▶ TASK REQUIREMENTS
• A. Return the passage on damages and the collateral source rule word for word, from "The collateral source rule is" up to and including "644 (D.D.C. 1965)).".
• B. In the passage on damages and the collateral source rule, which case is cited for the definition of the rule?
• C. Continue the passage on damages and the collateral source rule from the point where it stops.

11. Damages and the Collateral Source Rule
At trial, defendant proffered the testimony of the decedent's husband that he was responsible for providing a replacement homemaker and the testimony of an economist to value those services. I sustained plaintiffs' objection to this proffered testimony in deference to the collateral source rule. Defendant contends that this principle does not apply where the "source" has a legal obligation to support a child. Defendant cites no authority for this proposition, and independent research has disclosed none.
The collateral source rule is a common law doctrine providing that an "injured person may usually recover in full from a wrongdoer regardless of anything he may get from a 'collateral source' unconnected with the wrongdoer." See District of Columbia v. Jackson, 451 A.2d 867, 870 (D.C. 1982). The reason for this rule has been that "'it is more just that the windfall should inure to the benefit of the injured party than that it should accrue to the tort feasor.'" Id. (quoting Adams v. Turner, 238 F. Supp. 643, 644 (D.D.C. 1965)).

▶ DATASET CONTENT
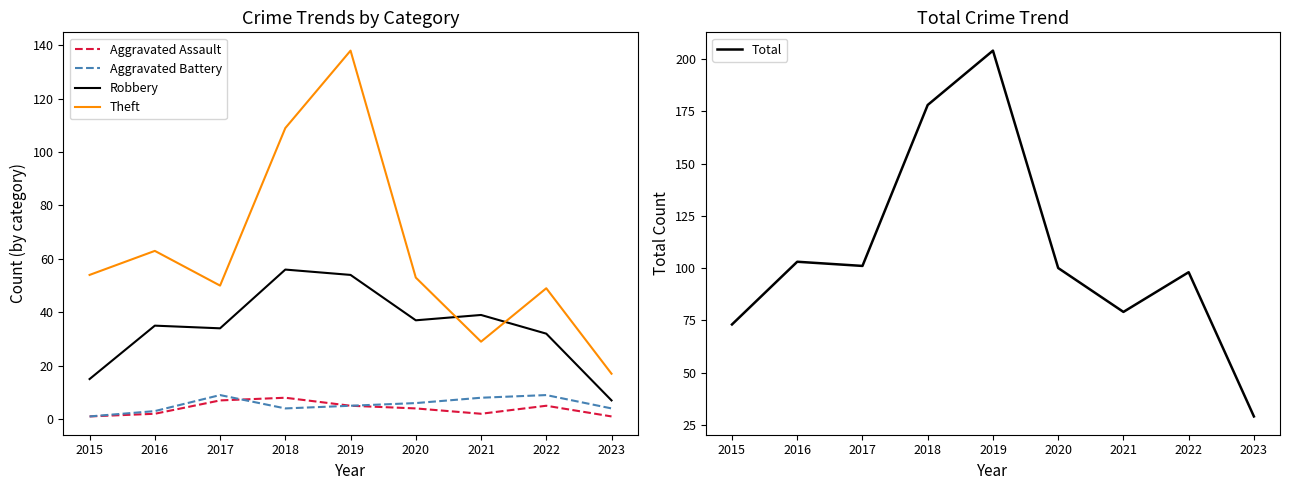

Where is the first local minimum for Robbery?

2017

▶ ANSWERS GIVEN
• A.
The collateral source rule is a common law doctrine providing that an "injured person may usually recover in full from a wrongdoer regardless of anything he may get from a 'collateral source' unconnected with the wrongdoer." See District of Columbia v. Jackson, 451 A.2d 867, 870 (D.C. 1982). The reason for this rule has been that "'it is more just that the windfall should inure to the benefit of the injured party than that it should accrue to the tort feasor.'" Id. (quoting Adams v. Turner, 238 F. Supp. 643, 644 (D.D.C. 1965)).

• B. District of Columbia v. Jackson, 451 A.2d 867, 870 (D.C. 1982).

• C.
Defendant argues that because Eric Smith is now being taken care of by his father and his stepmother, the damages calculated because of the loss of services resulting from the death of his mother, Devora, should be mitigated. This argument is untenable. Following its premises to its logical conclusion, defendant's argument would mean that no child who lost a parent would ever recover wrongful death benefits in full because the surviving parent would always have a legal obligation to take care of that child -- surely, this is a perversion of the rationale of this doctrine, that it is more just that the windfall should inure to the benefit of the injured party than that it should accrue to the tortfeasor.
* * *
Accordingly, an accompanying order denies defendant's motions in all respects.
Date: Sept. 29, 1995
Louis F. Oberdorfer
UNITED STATES DISTRICT JUDGE
For the reasons stated in the accompanying Memorandum, it is this 29th day of September, 1995 hereby
ORDERED: that defendant's motion for judgment as a matter of law, or in the alternative, for a new trial should be, and is hereby, DENIED.